For organizations managing extensive document libraries, our Team and Enterprise plans provide significantly larger storage capacities, enhanced processing capabilities, and collaborative features designed specifically for handling large document collections efficiently.

How does docAnalyzer handle big document archives?

For big size archives, initial indexing can indeed take some time via the interface or API, but we can provide a custom ingestion script tailored to your needs for faster onboarding. This approach significantly reduces processing time for large volumes of documents and ensures efficient integration into your workflow. Let us know if you'd like to explore that route (it's offered only with the Enterprise plan). Our Enterprise plan is specifically designed to support organizations with large-scale document management needs, providing not only custom ingestion solutions but also dedicated support and advanced security features like SAML sign-on.

How does docAnalyzer handle large or complex documents?

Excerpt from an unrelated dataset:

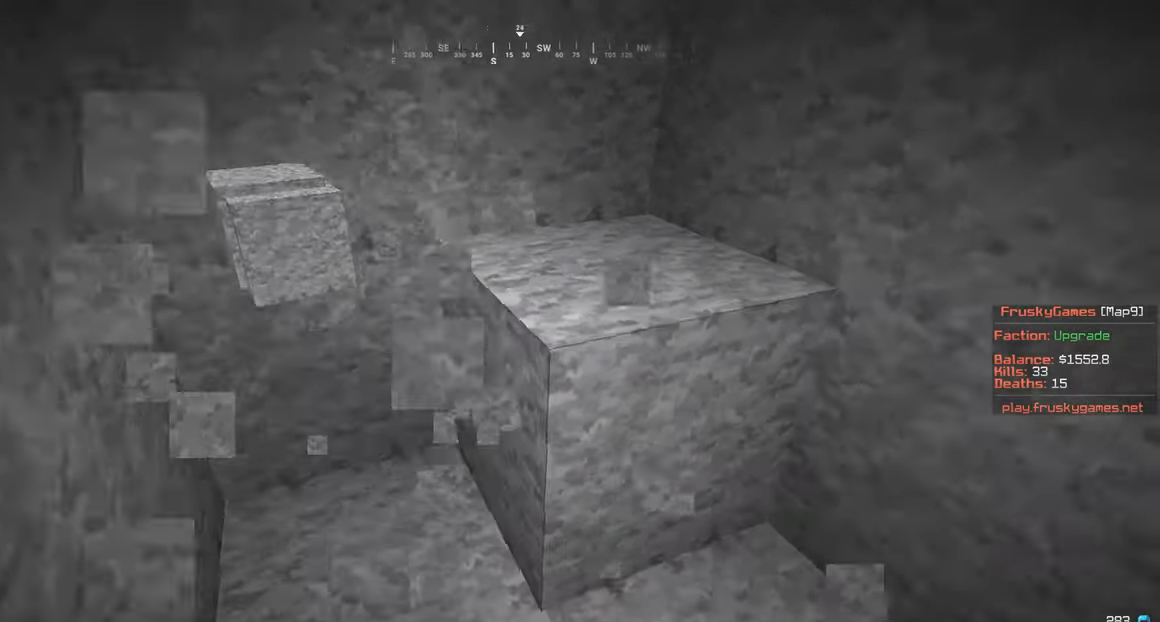
{"keys": [], "mouse": ["left"], "events": [[67, "d", "down"], [67, "w", "down"], [100, "a", "up"], [317, "d", "up"], [417, "w", "up"]]}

docAnalyzer employs a multi-stage pipeline to manage large or complex documents. During ingestion, it classifies each document by category (paginated, flowable, or structured), extracts metadata (language, topics, structure), builds a navigable chunk graph, and creates search indexes. At chat time, the AI doesn't just run a single vector lookup. It operates in an autonomous tool loop with access to semantic search, keyword search, table-of-contents navigation, and targeted section reading. It decides which tools to call, inspects the results, and iterates until it has enough evidence to answer, the same way a researcher would work through a complex document. For organizations routinely working with complex document structures or very large files, our Team and Enterprise plans offer higher document size limits (up to 300MB per document for Enterprise) and enhanced processing capabilities to ensure optimal performance.

Do you have Fair Use and Anti-DDoS Policies?

Yes. To keep the service fast and reliable, docAnalyzer uses a fair-use and anti-DDoS throttling system that is triggered when a single account uploads a significant number of documents within a short period. This is an account-level control (not platform-wide), and it moderates the upload and processing rate only for that account until usage returns to normal. Each queued document shows an ETA. If you upload many documents on the same day, you may notice short delays as your queue is paced fairly. Current throttling resets daily at midnight UTC. When throttling is active, you can optionally use the Speed Up action to immediately process the currently queued documents in a selected workspace using credits. This only affects the current queue; future uploads remain subject to fair-use rules. Team and Enterprise plans offer higher rate limits and priority processing.